CURATOR’S NOTE- Justin Koski is Executive Director of the US Ski and Snowbard Hall of Fame in Ishpeming, MI. He pens a beautiful tribute to both Ishpeming and ski jumping, below. To see more on the Hall, click here.
Executive Director | U.S. Ski and Snowboard Hall of Fame
This is a story of ski jumping as a way of life, a tradition, a community and a culture. From my office window, I see a bluff that once housed Homicide Hill – a popular jump in the 1910’s. I can walk to the window and look southwest to see Last Bluff which also had jumps coming off two sides of it used for competition in the 1920’s. If I go upstairs and look southeast I can see the very tippy-top of the 90-meter Suicide ski jump. I am in the heart, soul and birthplace of organized skiing in America. Do you know where I am?

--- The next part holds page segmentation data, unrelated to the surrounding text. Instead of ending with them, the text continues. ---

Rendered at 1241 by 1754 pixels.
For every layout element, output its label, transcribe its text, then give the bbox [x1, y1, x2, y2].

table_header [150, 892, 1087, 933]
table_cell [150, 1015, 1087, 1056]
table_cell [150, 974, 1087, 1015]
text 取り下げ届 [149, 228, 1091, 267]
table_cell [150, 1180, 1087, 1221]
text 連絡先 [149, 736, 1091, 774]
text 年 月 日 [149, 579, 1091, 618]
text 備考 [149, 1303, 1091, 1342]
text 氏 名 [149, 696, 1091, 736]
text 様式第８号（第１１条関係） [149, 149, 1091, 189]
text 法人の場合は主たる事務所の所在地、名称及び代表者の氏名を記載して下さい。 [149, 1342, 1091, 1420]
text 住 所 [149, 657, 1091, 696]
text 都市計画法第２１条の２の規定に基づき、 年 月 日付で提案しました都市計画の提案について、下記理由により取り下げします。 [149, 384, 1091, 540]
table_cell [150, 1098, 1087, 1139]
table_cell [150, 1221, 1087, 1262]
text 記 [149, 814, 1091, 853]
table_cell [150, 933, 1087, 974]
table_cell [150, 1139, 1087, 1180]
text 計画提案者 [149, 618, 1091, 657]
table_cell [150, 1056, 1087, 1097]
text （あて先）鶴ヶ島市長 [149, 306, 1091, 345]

Growing up here I tried jumping ONCE. I admired jumpers like Rudy Maki, Coy Hill, the Bietalla’s and many others. I listened to these guys tell ski jumping stories after golf for hours some nights when I was young. They were local legends with international accolades. They were extraordinary athletes and kind, gentle souls with a fierce competitive bone hidden deep down in each one of them! You didn’t have to jump to be embraced by them, you didn’t even have to ski. It didn’t matter what you did as long as you competed hard and drove for one thing – winning.

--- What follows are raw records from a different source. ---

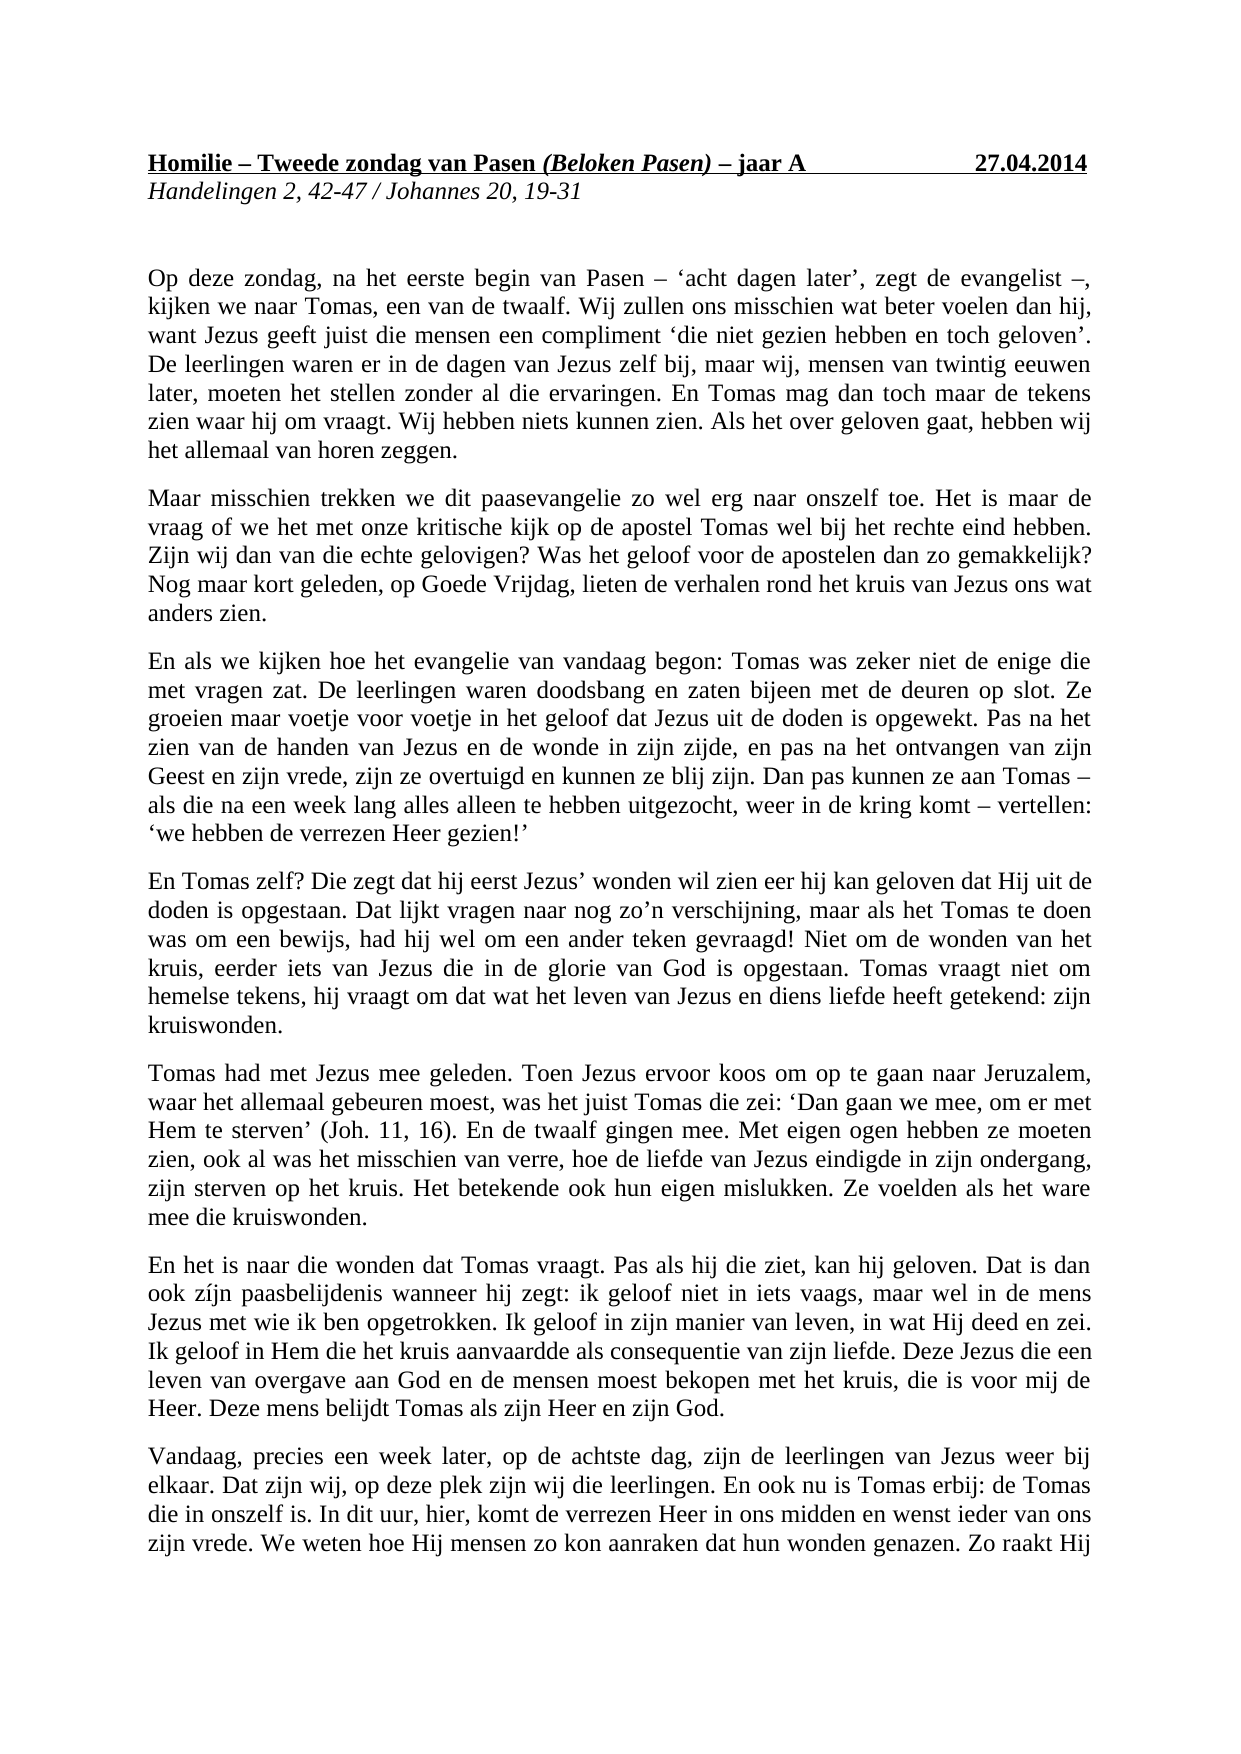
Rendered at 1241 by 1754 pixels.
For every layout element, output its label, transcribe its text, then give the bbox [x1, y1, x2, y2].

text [148, 1441, 1093, 1556]
text Op deze zondag, na het eerste begin van Pasen – ‘acht dagen later’, zegt de evangelist –, kijken we naar Tomas, een van de twaalf. Wij zullen ons misschien wat beter voelen dan hij, want Jezus geeft juist die mensen een compliment ‘die niet gezien hebben en toch geloven’. De leerlingen waren er in de dagen van Jezus zelf bij, maar wij, mensen van twintig eeuwen later, moeten het stellen zonder al die ervaringen. En Tomas mag dan toch maar de tekens zien waar hij om vraagt. Wij hebben niets kunnen zien. Als het over geloven gaat, hebben wij het allemaal van horen zeggen. [148, 263, 1093, 464]
text Handelingen 2, 42-47 / Johannes 20, 19-31 [148, 176, 1093, 205]
text Tomas had met Jezus mee geleden. Toen Jezus ervoor koos om op te gaan naar Jeruzalem, waar het allemaal gebeuren moest, was het juist Tomas die zei: ‘Dan gaan we mee, om er met Hem te sterven’ (Joh. 11, 16). En de twaalf gingen mee. Met eigen ogen hebben ze moeten zien, ook al was het misschien van verre, hoe de liefde van Jezus eindigde in zijn ondergang, zijn sterven op het kruis. Het betekende ook hun eigen mislukken. Ze voelden als het ware mee die kruiswonden. [148, 1058, 1093, 1231]
text En het is naar die wonden dat Tomas vraagt. Pas als hij die ziet, kan hij geloven. Dat is dan ook zíjn paasbelijdenis wanneer hij zegt: ik geloof niet in iets vaags, maar wel in de mens Jezus met wie ik ben opgetrokken. Ik geloof in zijn manier van leven, in wat Hij deed en zei. Ik geloof in Hem die het kruis aanvaardde als consequentie van zijn liefde. Deze Jezus die een leven van overgave aan God en de mensen moest bekopen met het kruis, die is voor mij de Heer. Deze mens belijdt Tomas als zijn Heer en zijn God. [148, 1250, 1093, 1422]
text En als we kijken hoe het evangelie van vandaag begon: Tomas was zeker niet de enige die met vragen zat. De leerlingen waren doodsbang en zaten bijeen met de deuren op slot. Ze groeien maar voetje voor voetje in het geloof dat Jezus uit de doden is opgewekt. Pas na het zien van de handen van Jezus en de wonde in zijn zijde, en pas na het ontvangen van zijn Geest en zijn vrede, zijn ze overtuigd en kunnen ze blij zijn. Dan pas kunnen ze aan Tomas – als die na een week lang alles alleen te hebben uitgezocht, weer in de kring komt – vertellen: ‘we hebben de verrezen Heer gezien!’ [148, 646, 1093, 847]
text Homilie – Tweede zondag van Pasen (Beloken Pasen) – jaar A 27.04.2014 [148, 148, 1093, 176]
text En Tomas zelf? Die zegt dat hij eerst Jezus’ wonden wil zien eer hij kan geloven dat Hij uit de doden is opgestaan. Dat lijkt vragen naar nog zo’n verschijning, maar als het Tomas te doen was om een bewijs, had hij wel om een ander teken gevraagd! Niet om de wonden van het kruis, eerder iets van Jezus die in de glorie van God is opgestaan. Tomas vraagt niet om hemelse tekens, hij vraagt om dat wat het leven van Jezus en diens liefde heeft getekend: zijn kruiswonden. [148, 866, 1093, 1039]
text Maar misschien trekken we dit paasevangelie zo wel erg naar onszelf toe. Het is maar de vraag of we het met onze kritische kijk op de apostel Tomas wel bij het rechte eind hebben. Zijn wij dan van die echte gelovigen? Was het geloof voor de apostelen dan zo gemakkelijk? Nog maar kort geleden, op Goede Vrijdag, lieten de verhalen rond het kruis van Jezus ons wat anders zien. [148, 483, 1093, 627]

For over 65 years, my family has piled in the car and headed out to Suicide for the Annual ISC Ski Jumping Tournament. This year marks the 132nd annual event making it the longest running annual outdoor sporting event in North America. Today jumpers fly farther and the gear is a lot different but the community support and engagement has never wavered. We are a community who will forever embrace our jumping culture and keep the tradition alive. We support what we love. We are Ishpeming!